Complete excision by surgical resection is the standard treatment. Its prognosis is low, with a 1-year survival rate of 74.1% and 5-year survival rate of 30.7% (2). Although chemotherapy, chemoradiotherapy, and endocrine therapy are reported as other therapies, there has been no report that such therapies extended either the overall survival or progression-free survival. However, expectations for Nivolumab immunotherapy have recently been increasing. Although it had to be discontinued due to negative side effects in this case, Nivolumab administered to cutaneous malignant melanoma improved both the overall survival and progression-free survival better than conventional chemotherapy (13). There are no reports regarding the administration of Nivolumab to PMME cases, so further investigations are required.
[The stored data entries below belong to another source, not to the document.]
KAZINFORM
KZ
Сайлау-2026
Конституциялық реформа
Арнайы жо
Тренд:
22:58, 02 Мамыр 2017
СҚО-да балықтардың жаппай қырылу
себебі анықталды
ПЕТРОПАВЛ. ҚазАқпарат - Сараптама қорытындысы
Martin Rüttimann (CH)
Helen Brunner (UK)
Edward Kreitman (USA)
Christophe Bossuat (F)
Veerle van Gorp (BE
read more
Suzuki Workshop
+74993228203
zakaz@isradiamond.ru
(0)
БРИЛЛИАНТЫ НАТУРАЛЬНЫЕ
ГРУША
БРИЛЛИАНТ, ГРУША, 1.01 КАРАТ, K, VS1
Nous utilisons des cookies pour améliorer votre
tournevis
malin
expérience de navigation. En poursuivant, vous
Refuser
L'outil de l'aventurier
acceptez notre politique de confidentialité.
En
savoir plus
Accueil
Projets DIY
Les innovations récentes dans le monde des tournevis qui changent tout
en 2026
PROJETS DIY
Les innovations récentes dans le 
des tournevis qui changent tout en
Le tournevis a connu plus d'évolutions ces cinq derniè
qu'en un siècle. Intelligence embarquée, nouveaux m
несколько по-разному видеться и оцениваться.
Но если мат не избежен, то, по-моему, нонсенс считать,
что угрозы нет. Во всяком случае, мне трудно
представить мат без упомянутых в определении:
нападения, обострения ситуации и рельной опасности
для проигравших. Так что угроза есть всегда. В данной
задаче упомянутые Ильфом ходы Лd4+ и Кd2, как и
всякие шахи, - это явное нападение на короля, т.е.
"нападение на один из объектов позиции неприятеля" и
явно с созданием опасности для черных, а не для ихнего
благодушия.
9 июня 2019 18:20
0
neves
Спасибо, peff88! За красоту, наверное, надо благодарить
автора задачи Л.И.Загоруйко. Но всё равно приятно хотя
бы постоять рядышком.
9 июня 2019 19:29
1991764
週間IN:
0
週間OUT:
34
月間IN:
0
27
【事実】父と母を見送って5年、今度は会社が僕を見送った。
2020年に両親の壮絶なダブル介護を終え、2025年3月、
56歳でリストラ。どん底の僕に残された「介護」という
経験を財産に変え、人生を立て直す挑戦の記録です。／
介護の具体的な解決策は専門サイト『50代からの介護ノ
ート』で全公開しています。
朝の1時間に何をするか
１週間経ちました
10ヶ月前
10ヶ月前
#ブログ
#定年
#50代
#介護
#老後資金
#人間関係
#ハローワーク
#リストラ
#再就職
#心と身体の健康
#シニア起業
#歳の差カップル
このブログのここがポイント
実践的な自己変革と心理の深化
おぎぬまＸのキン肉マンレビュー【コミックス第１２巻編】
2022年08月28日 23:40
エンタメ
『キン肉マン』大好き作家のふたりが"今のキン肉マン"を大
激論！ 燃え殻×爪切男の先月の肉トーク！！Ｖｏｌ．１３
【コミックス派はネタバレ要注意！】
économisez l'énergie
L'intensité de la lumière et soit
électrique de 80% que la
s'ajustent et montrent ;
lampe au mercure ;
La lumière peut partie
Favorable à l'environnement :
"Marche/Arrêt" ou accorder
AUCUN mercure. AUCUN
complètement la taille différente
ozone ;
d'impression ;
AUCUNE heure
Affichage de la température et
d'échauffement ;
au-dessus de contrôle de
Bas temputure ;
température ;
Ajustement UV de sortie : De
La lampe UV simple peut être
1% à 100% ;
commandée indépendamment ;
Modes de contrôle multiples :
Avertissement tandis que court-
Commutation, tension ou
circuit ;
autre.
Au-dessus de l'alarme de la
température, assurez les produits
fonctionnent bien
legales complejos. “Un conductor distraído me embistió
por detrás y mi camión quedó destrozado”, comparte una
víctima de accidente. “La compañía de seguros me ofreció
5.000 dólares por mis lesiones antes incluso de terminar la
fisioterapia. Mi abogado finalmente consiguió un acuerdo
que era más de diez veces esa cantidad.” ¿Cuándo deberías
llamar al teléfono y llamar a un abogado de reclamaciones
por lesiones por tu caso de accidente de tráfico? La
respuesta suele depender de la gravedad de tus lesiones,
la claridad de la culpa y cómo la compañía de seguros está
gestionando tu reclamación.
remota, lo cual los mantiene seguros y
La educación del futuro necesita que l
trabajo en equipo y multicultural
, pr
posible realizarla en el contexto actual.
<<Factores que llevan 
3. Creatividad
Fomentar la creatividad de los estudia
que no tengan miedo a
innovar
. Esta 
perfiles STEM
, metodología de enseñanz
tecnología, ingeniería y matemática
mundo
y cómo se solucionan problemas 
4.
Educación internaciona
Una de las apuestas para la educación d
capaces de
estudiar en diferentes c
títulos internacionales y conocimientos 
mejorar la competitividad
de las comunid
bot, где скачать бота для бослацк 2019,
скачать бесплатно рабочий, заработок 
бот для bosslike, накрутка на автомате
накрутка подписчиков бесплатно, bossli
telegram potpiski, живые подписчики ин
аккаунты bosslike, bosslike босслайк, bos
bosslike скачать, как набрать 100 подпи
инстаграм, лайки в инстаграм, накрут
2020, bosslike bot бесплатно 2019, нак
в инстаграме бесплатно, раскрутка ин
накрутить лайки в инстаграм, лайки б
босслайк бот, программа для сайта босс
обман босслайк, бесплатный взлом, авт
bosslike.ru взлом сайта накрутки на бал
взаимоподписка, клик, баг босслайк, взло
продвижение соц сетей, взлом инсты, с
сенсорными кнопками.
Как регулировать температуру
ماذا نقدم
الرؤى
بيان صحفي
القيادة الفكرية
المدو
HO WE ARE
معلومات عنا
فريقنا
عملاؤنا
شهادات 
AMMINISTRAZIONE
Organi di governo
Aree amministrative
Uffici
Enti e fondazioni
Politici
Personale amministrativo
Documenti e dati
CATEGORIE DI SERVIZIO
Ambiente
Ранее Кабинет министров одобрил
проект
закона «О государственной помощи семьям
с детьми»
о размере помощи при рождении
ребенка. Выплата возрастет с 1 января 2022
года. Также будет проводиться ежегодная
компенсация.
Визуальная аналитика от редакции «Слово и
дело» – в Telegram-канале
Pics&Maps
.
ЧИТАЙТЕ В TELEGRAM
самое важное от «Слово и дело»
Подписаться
Currently, no effective treatment has been established for advanced PMME. Thus, an early diagnosis and timely treatment are desirable, and as esophageal melanosis is considered to be a precursor lesion of PMME, it should be observed by EGD with regularity (namely, at least an annual follow-up EGD). In particular, melanosis with chronic inflammation and mucosal hypertrophy of the background mucosa, melanosis of the lower esophagus exposed to a stimulus, and melanosis which grows over time requires careful observation with histological examinations when appropriate.
Conclusion
We examined the case of a precursor lesion of PMME that was confirmed by endoscopy. Esophageal melanosis should therefore be monitored during follow-up as it may develop into PMME.
The authors state that they have no Conflict of Interest (COI).